**GOAL OF THE EXERCISE:** Locate each line below that contains the string "skCircle", with case counting, and copy those lines.

**SUPPLIED RECORDS:**
........

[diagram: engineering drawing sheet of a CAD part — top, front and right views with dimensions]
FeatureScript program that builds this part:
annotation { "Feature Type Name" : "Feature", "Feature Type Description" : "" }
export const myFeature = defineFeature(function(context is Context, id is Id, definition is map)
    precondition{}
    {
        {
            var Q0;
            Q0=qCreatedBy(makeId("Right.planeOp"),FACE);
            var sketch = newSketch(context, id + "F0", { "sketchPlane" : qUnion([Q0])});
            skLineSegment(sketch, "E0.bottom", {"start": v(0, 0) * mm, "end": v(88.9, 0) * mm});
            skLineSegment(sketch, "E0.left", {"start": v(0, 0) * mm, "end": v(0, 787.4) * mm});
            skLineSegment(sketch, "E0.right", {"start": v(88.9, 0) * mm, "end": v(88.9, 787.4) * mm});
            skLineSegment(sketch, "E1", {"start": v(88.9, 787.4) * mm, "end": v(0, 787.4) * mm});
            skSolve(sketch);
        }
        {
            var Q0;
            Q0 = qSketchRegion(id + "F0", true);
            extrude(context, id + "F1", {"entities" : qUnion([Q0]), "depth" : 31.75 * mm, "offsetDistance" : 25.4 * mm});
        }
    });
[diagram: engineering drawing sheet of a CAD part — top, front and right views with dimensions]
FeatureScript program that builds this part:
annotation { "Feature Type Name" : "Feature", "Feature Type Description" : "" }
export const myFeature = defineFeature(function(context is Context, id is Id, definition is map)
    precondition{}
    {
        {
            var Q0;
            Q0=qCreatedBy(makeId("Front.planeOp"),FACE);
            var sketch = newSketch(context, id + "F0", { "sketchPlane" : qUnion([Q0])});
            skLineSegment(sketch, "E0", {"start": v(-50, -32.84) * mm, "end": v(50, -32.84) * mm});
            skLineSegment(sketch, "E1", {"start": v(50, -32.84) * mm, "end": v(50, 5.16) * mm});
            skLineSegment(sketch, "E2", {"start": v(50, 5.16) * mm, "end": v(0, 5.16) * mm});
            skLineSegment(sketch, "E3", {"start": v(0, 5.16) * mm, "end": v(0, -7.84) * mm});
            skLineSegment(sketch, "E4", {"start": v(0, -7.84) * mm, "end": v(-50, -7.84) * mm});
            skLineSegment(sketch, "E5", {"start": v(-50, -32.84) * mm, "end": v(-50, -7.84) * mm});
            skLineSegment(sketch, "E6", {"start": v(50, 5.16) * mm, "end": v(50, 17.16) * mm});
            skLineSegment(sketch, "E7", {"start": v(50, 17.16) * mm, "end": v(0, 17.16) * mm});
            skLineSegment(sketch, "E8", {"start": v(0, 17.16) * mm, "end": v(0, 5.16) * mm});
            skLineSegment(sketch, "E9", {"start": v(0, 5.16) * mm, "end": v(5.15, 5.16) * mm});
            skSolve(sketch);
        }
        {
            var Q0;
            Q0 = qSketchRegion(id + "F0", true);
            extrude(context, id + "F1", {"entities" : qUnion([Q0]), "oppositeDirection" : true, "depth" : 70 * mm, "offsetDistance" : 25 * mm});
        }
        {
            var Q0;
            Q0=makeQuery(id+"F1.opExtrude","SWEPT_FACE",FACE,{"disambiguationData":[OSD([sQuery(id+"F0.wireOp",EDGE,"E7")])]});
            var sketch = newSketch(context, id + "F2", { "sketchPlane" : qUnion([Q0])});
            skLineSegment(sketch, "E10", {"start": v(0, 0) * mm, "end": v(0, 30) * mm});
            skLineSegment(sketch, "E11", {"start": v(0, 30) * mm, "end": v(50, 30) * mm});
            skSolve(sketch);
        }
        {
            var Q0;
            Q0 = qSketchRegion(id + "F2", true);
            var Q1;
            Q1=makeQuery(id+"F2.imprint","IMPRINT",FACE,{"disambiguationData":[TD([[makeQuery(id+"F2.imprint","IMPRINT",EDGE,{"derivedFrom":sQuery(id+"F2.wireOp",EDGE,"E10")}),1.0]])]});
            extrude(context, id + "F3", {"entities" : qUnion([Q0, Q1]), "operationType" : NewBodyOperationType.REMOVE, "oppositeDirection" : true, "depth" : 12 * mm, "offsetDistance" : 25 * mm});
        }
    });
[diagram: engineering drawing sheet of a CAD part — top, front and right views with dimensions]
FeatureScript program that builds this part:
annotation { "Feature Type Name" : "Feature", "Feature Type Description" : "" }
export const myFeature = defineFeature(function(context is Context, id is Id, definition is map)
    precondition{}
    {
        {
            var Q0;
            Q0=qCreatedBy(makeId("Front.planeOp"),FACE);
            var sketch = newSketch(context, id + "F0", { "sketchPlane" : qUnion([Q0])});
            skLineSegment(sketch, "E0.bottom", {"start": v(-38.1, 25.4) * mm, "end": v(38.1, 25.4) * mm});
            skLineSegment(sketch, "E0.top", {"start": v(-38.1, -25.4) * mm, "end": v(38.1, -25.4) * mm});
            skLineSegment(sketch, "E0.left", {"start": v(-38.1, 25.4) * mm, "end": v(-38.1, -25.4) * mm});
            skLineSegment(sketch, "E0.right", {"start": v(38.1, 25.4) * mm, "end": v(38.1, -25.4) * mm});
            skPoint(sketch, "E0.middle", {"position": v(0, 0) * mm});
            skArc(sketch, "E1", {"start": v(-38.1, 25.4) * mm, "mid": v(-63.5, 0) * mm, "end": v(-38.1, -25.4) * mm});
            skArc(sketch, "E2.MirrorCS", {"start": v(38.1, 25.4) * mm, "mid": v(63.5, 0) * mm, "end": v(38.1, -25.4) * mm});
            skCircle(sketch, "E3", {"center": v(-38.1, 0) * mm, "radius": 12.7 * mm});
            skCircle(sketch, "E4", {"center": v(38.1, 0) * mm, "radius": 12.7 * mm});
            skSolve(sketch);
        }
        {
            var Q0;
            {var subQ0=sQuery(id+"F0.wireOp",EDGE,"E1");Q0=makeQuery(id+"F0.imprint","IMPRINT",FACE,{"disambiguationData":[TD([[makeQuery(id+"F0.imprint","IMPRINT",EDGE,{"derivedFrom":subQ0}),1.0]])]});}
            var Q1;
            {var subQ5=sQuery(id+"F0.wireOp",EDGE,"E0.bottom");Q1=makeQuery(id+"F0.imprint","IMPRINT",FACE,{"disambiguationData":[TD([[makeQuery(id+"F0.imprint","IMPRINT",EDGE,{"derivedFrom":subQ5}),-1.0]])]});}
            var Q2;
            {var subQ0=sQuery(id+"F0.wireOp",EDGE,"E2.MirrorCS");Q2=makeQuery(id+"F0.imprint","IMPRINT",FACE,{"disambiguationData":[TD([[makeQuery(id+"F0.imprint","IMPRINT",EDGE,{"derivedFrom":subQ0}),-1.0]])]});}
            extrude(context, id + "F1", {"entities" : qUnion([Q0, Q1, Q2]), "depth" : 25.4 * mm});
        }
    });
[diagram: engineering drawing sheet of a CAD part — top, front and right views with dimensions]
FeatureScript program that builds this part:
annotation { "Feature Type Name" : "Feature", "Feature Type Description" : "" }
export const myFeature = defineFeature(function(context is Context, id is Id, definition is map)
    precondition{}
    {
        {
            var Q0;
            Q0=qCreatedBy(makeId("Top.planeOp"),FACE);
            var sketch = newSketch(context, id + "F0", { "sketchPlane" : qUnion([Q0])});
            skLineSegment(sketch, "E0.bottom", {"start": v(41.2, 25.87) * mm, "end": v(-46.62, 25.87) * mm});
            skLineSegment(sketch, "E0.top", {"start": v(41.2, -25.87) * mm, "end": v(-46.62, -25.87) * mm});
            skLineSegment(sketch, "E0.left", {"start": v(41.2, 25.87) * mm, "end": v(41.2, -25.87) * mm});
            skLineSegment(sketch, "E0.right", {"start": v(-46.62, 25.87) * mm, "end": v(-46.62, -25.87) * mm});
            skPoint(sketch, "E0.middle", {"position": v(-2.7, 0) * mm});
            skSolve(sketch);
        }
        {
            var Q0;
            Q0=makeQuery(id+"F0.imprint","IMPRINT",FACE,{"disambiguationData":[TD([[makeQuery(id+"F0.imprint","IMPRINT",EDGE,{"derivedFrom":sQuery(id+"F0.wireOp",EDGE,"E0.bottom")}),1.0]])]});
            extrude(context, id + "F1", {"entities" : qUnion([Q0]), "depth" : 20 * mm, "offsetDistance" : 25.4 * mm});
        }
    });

........

**WORKED ANSWER:**
            skCircle(sketch, "E3", {"center": v(-38.1, 0) * mm, "radius": 12.7 * mm});
            skCircle(sketch, "E4", {"center": v(38.1, 0) * mm, "radius": 12.7 * mm});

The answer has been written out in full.